## THE REQUEST
Extract the data from the line containing "Wrap output in" through the line containing "Target: portal vein", inclusive, and reproduce those lines verbatim.
- - -
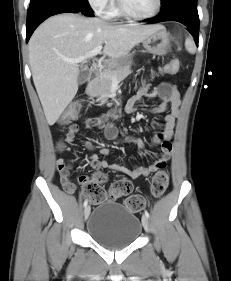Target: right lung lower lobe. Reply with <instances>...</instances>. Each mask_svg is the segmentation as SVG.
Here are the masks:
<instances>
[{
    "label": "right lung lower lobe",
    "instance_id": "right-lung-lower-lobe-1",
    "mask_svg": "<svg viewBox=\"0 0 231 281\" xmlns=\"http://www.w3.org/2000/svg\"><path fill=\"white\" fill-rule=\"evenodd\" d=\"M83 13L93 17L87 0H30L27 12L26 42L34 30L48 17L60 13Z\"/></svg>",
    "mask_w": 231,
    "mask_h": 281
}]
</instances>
- - -
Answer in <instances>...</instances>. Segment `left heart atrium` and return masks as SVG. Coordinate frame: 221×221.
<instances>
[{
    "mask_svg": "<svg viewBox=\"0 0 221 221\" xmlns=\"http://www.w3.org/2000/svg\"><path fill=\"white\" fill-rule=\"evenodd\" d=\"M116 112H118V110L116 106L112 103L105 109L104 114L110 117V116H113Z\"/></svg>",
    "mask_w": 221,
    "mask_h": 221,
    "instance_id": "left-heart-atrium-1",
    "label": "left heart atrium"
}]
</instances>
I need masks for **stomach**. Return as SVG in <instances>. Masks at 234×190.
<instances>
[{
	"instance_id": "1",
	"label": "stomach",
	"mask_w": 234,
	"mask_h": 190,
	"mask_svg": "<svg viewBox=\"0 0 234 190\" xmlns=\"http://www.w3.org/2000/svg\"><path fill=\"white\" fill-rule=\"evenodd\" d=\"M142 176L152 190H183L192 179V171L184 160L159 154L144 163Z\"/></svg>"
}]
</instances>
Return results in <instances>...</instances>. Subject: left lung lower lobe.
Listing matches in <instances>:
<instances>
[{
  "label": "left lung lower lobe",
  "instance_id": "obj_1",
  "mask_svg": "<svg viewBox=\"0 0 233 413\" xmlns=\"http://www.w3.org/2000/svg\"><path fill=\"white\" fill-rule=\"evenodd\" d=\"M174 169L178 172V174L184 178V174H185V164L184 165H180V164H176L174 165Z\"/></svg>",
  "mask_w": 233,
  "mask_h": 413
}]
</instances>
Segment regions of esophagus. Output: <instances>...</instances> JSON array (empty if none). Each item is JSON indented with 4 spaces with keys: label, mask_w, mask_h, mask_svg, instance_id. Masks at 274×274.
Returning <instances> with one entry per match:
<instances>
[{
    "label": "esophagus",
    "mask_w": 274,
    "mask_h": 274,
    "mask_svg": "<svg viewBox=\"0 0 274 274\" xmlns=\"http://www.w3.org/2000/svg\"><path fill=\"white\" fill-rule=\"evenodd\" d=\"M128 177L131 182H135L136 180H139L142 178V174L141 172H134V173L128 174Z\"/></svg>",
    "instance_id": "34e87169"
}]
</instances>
- - -
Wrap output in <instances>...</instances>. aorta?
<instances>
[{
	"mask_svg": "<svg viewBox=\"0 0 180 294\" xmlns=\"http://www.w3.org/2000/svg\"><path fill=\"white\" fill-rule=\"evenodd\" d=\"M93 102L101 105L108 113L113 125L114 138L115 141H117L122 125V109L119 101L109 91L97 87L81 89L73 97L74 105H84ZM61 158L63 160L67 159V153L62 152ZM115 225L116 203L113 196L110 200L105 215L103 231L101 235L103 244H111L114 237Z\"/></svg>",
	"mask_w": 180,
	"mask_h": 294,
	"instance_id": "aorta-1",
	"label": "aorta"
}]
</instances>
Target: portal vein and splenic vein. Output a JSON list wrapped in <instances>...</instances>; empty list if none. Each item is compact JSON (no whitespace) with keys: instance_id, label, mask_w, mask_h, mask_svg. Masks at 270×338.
- - -
## EXPECTED ANSWER
Wrap output in <instances>...</instances>. aorta?
<instances>
[{
	"mask_svg": "<svg viewBox=\"0 0 180 294\" xmlns=\"http://www.w3.org/2000/svg\"><path fill=\"white\" fill-rule=\"evenodd\" d=\"M93 102L101 105L108 113L113 125L114 138L115 141H117L122 125V109L119 101L109 91L97 87L81 89L73 97L74 105H84ZM61 158L63 160L67 159V153L62 152ZM115 225L116 203L113 196L110 200L105 215L103 231L101 235L103 244H111L114 237Z\"/></svg>",
	"mask_w": 180,
	"mask_h": 294,
	"instance_id": "aorta-1",
	"label": "aorta"
}]
</instances>
Target: portal vein and splenic vein. Output a JSON list wrapped in <instances>...</instances>; empty list if none. Each item is compact JSON (no whitespace) with keys: instance_id, label, mask_w, mask_h, mask_svg. Masks at 270×338.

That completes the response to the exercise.